In Colorado, it is illegal for midwives to deliver breech babies at home, so she said we needed to go to the hospital immediately. My heart dropped. Fear began to fill me. I couldn't believe what was happening. Then, thank goodness, I remembered: How I react to this situation has a huge influence on what happens next.
Over and over in my mind, I kept visualizing and believing for the best. Surrendering it to the universe, and knowing my fate was in another's hands, and trusting it was good. This baby was coming. I could not stop it. On the car ride to the hospital, I would push on each contraction. At one point I asked my husband to pull over because I thought she was going to come out! Although an intense situation was happening in the car, I was able to stay completely calm, eyes shut, with no screaming, no pain.

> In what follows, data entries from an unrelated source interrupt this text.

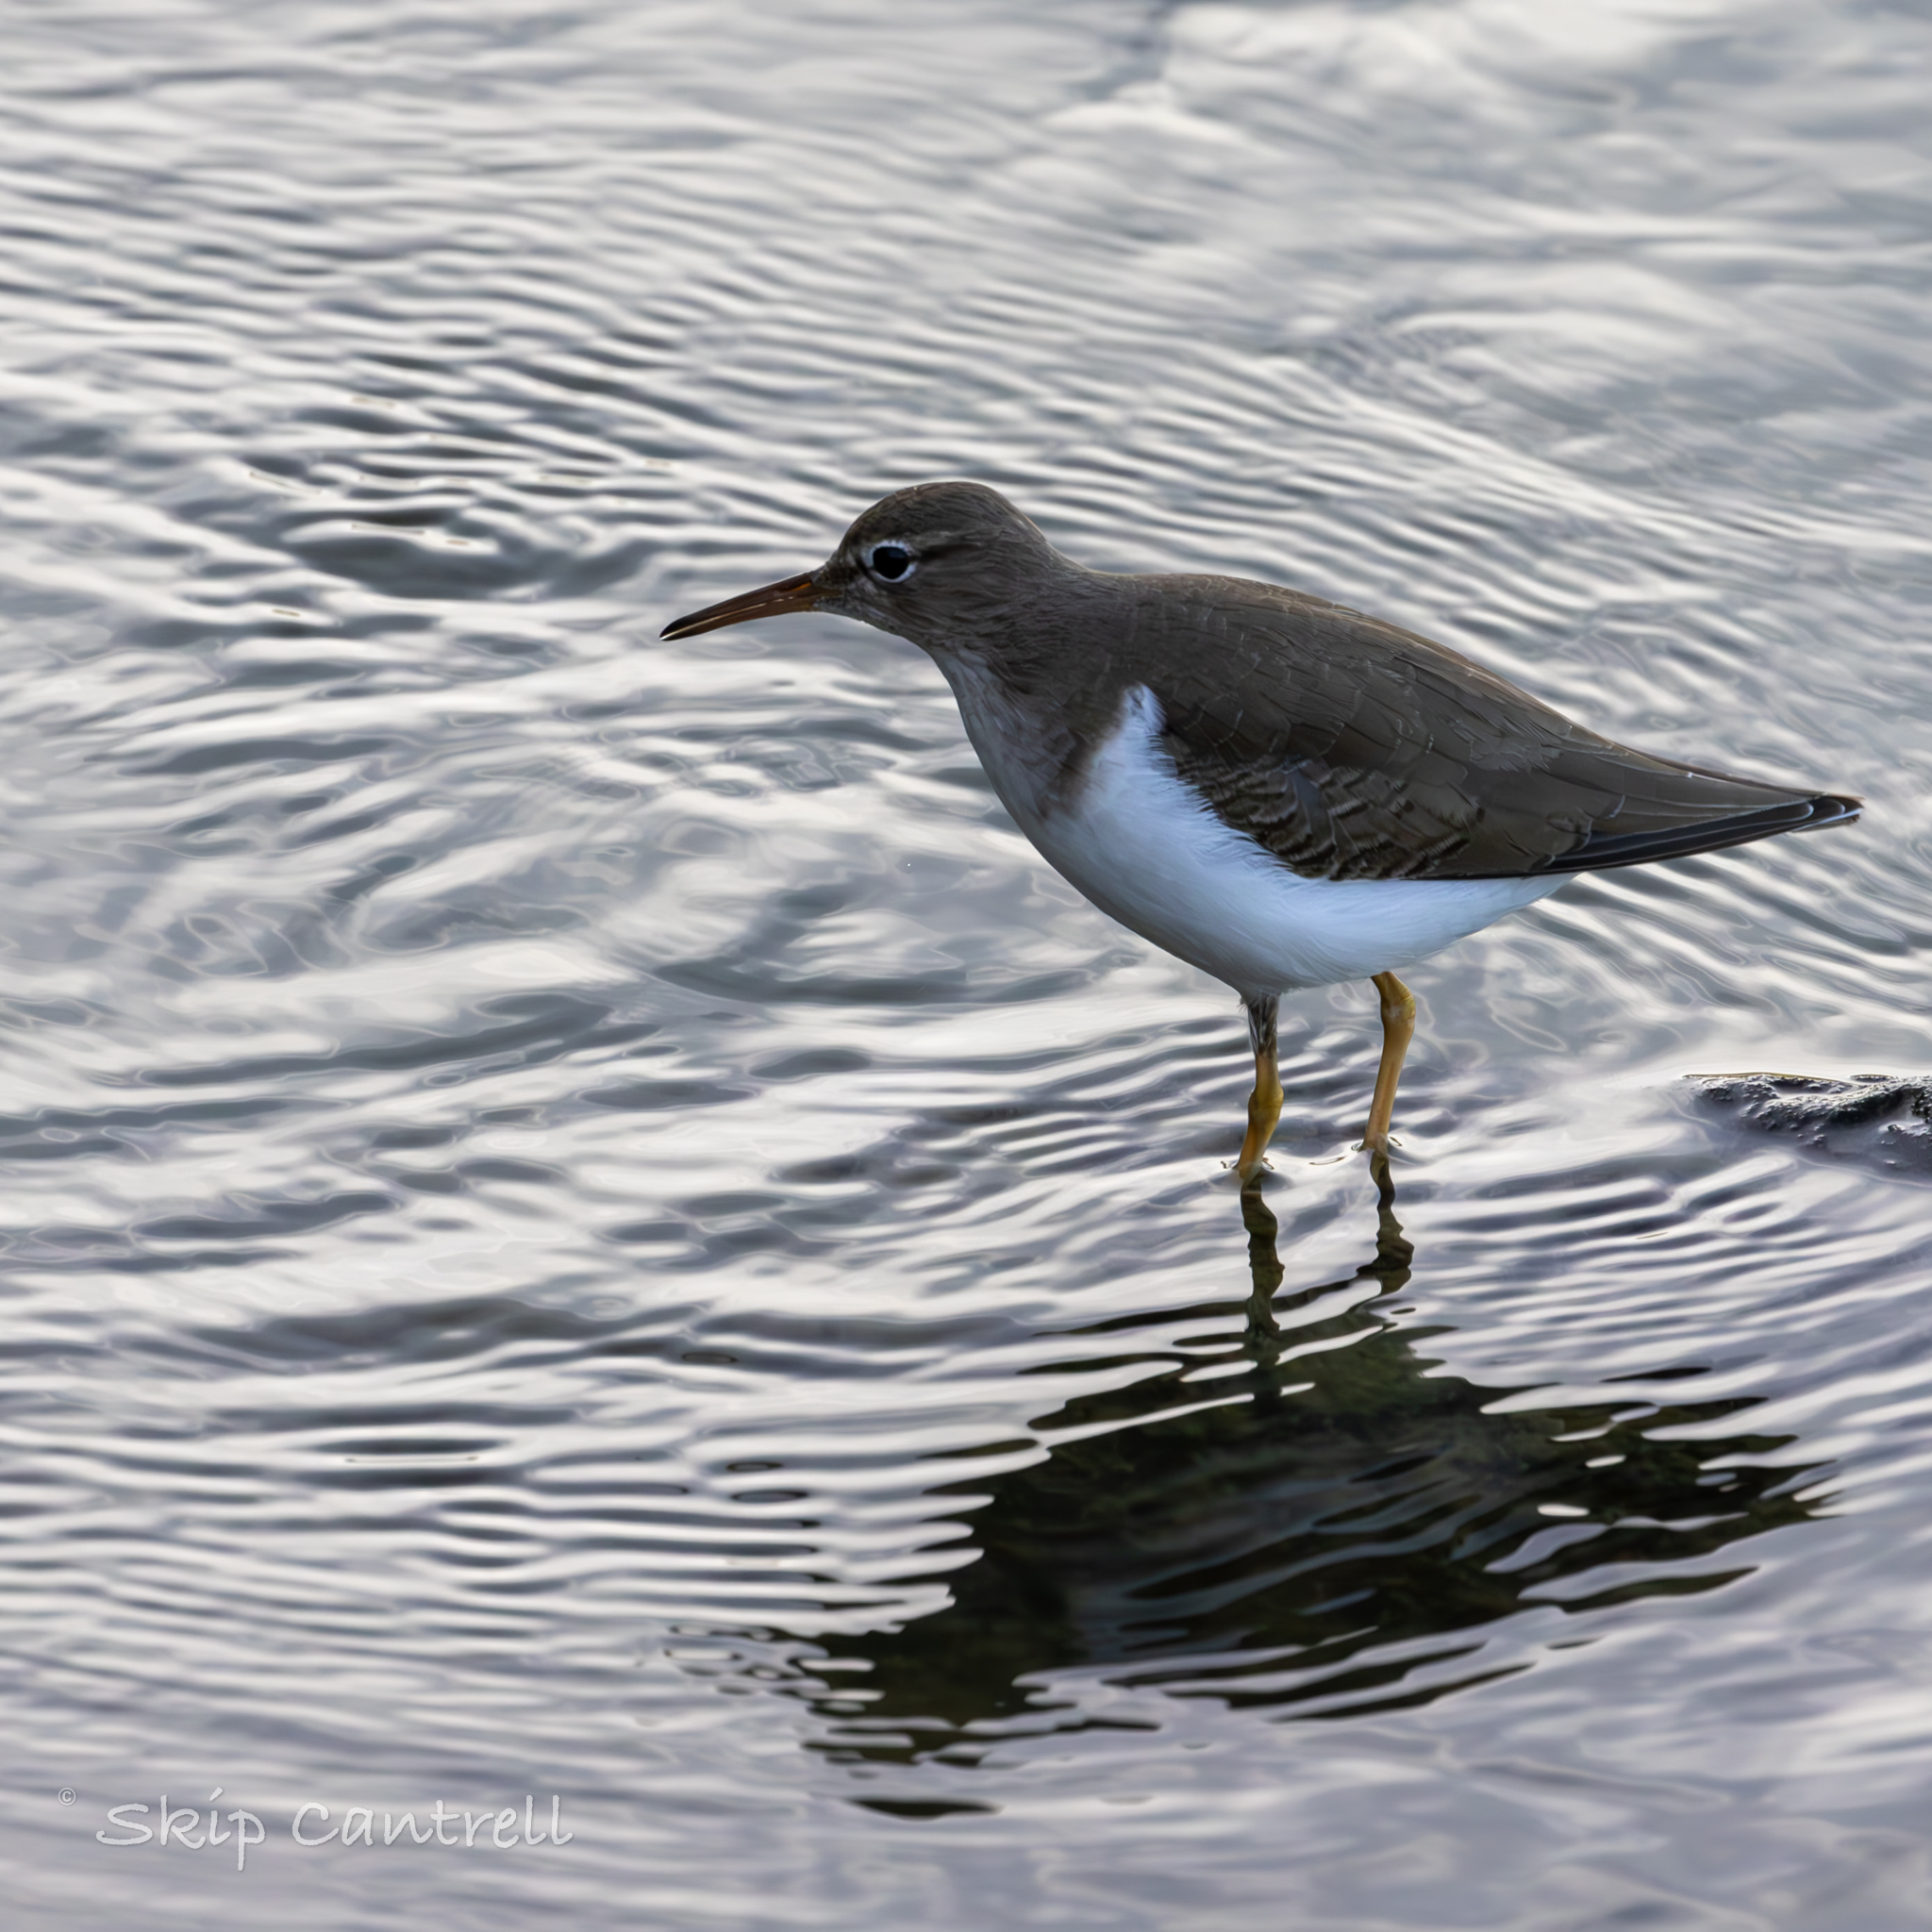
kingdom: Animalia
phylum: Chordata
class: Aves
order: Charadriiformes
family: Scolopacidae
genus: Actitis
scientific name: Actitis macularius
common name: Spotted sandpiper
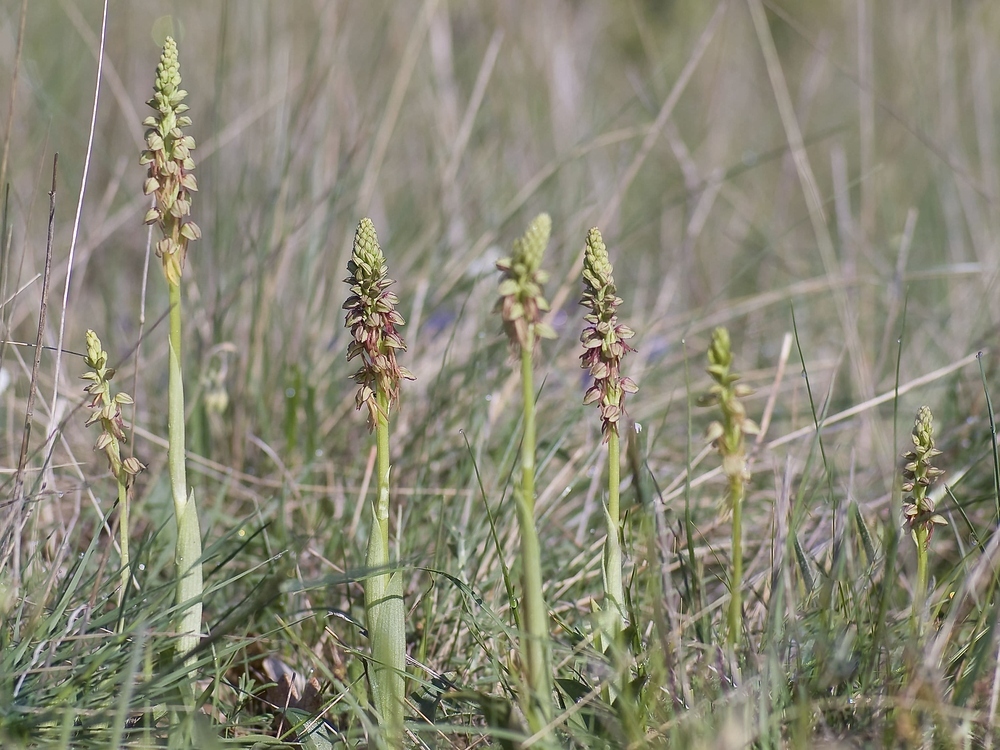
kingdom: Plantae
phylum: Tracheophyta
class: Liliopsida
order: Asparagales
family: Orchidaceae
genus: Orchis
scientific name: Orchis anthropophora
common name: Man orchid
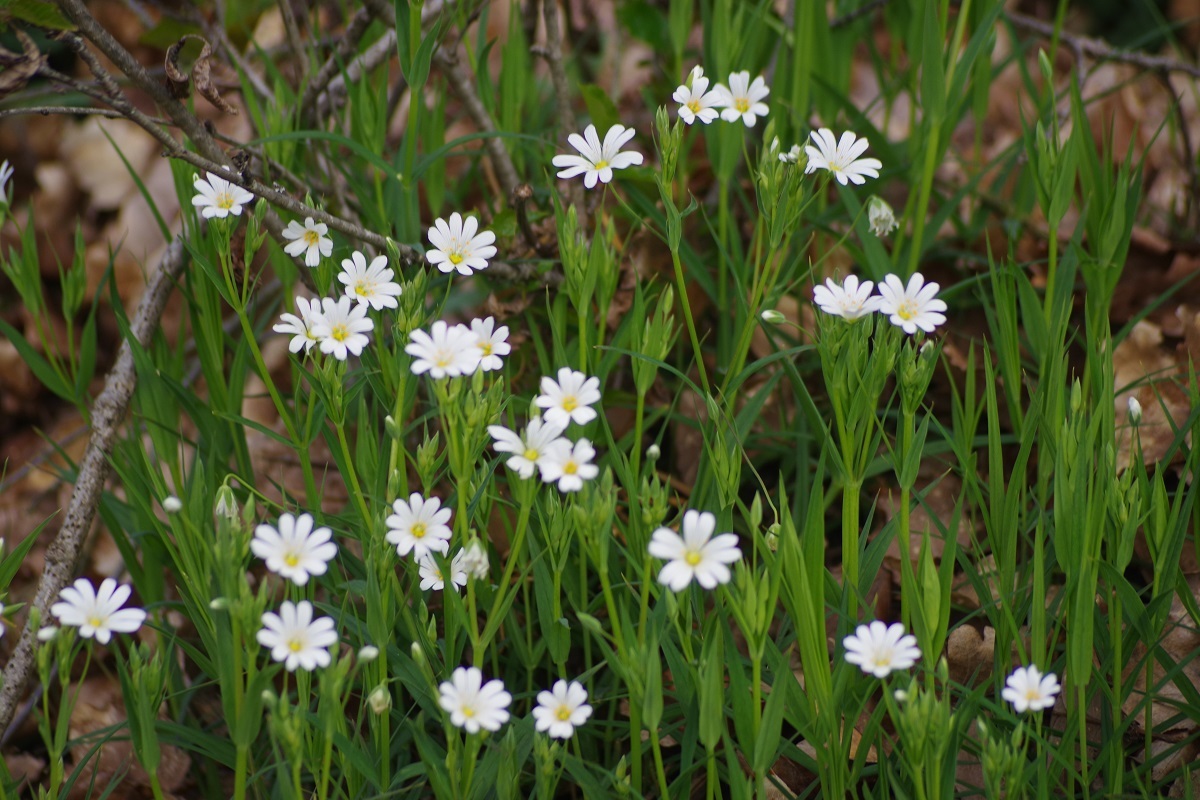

Then, we finally got to the hospital.
After I walked into the hospital, they laid me on the bed as many doctors came in to figure out what to do. At this hospital (any hospital really) they never deliver breech and consider it incredibly dangerous. The first doctors that checked me were throwing out warnings of death for me and baby while highly pushing us to begin an emergency c-section.
This whole time, by the way, I am still pushing with each contraction.
Just as they were about to begin c-section prep, the head doctor came in and checked me and said that the baby was already so far down that I could try to deliver it naturally, but if something happened it would be a hundred times worse than a c-section because they would have to cut everything open as the baby was so low.
They immediately rolled me into the OR, threw me on my back, and began checking me over and over. (That was the most uncomfortable part of the whole birth!) The room was filled with more than 10 doctors all staring at me and ready to jump in.
After pushing for a bit, she came out easily and was placed on my chest!
The doctors were amazed. Each one came to me and said they have never seen anything like that before—giving birth with such a peaceful bearing, without any meds... let alone breech! I felt so lucky and blessed this this was the outcome.
My heart was full of joy and gratitude for what had just taken place. The best part? We literally walked out of the hospital five hours later and went home for good.
So, as it turns out, your mindset can make your birth more peaceful.
Of course, things hardly ever go as planned. It may not make everything smooth sailing—I feel lucky that things turned out the way that they did, and know they could have gone south very, very quickly. But even if they had, knowing that you do have the ability to stay mentally strong with inner peace can only help in moment.